The chassis is a common ground potential for all 48-volt ECUs in the car. As the chassis has a non-zero impedance, a significant return current will be conducted through it, and a portion of this return current will find its way through a parallel path: the copper cables‘ shielding. An OEM has stated that the shield of Shielded Twisted Pair (STP) cables can conduct more than 8A of return current due to the 48-volt jump start effect.
In addition, the need for a ubiquitous communications network within the vehicle, and particularly between ECUs belonging to different voltage domains, represents a source of potential hazards. Thus, it imposes the additional requirement of galvanic isolation between the communicating nodes. Any event that could cause the 48-volt to cross into the 12-volt might destroy the ECUs in the 12-volt domain, provided the line transceivers do not provide sufficient galvanic isolation.

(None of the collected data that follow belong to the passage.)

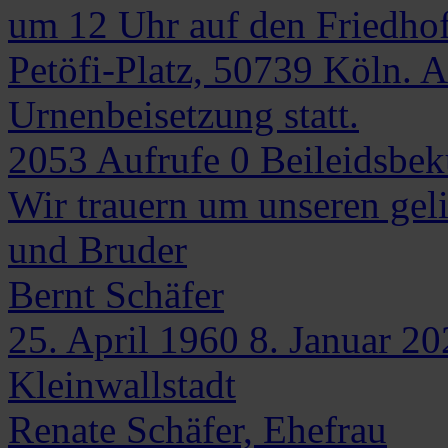
um 12 Uhr auf den Friedho
Petöfi-Platz, 50739 Köln. A
Urnenbeisetzung statt.
2053
Aufrufe
0
Beileidsbe
Wir trauern um unseren gel
und Bruder
Bernt
Schäfer
25. April 1960
8. Januar 20
Kleinwallstadt
Renate Schäfer, Ehefrau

With regulations driving car companies to reduce Greenhouse Gas (GHG) emissions further by 2021, a new hybrid architecture concept based on a two-voltage power line (12-/48-volt) is already in the advanced marketing announcements of OEMs and Tier-1. As a further example of this new industry-wide technological trend towards 48V power supply and the handling of it, the German VDA published recommendation 320, which covers electric and electronic components in vehicles for the development of a 48-volt power supply. It defines requirements, test conditions and tests performed on electric, electronic and mechatronic components and systems for use in motor vehicles with a 48-volt on-board power supply.
48 Volt Jump-start Parasitic High Energy Pulse
48-volt-based energy networks or mixed 12/48 volt topologies are and will keep being the mainstream of HEV and Plug-in Hybrid Electrical Vehicle (PHEV) powertrains. The electrical ground, which is connected to the vehicle chassis and is common to high and low voltage ECUs, creates problems on start-up events that are continuously taking place in such powertrains. For example, the infotainment system shares the electrical ground with the energy generation and control systems. The high return currents flowing through the chassis on start-up couple into the infotainment low-voltage system through the cable shielding, which is connected to the same electrical ground of the vehicle. Copper-cable shielding provides a parallel return path (alternative to the chassis) for the currents of the diverse ECUs. Due to this, currents higher than 8 ampere can be measured in the cable shielding during a typical jump start. If the communications link between the ECUs in the low-voltage systems like infotainment or ADAS is optical, then the native galvanic isolation will isolate them from the high voltage/high energy systems and their associated events, thus preserving their reliability.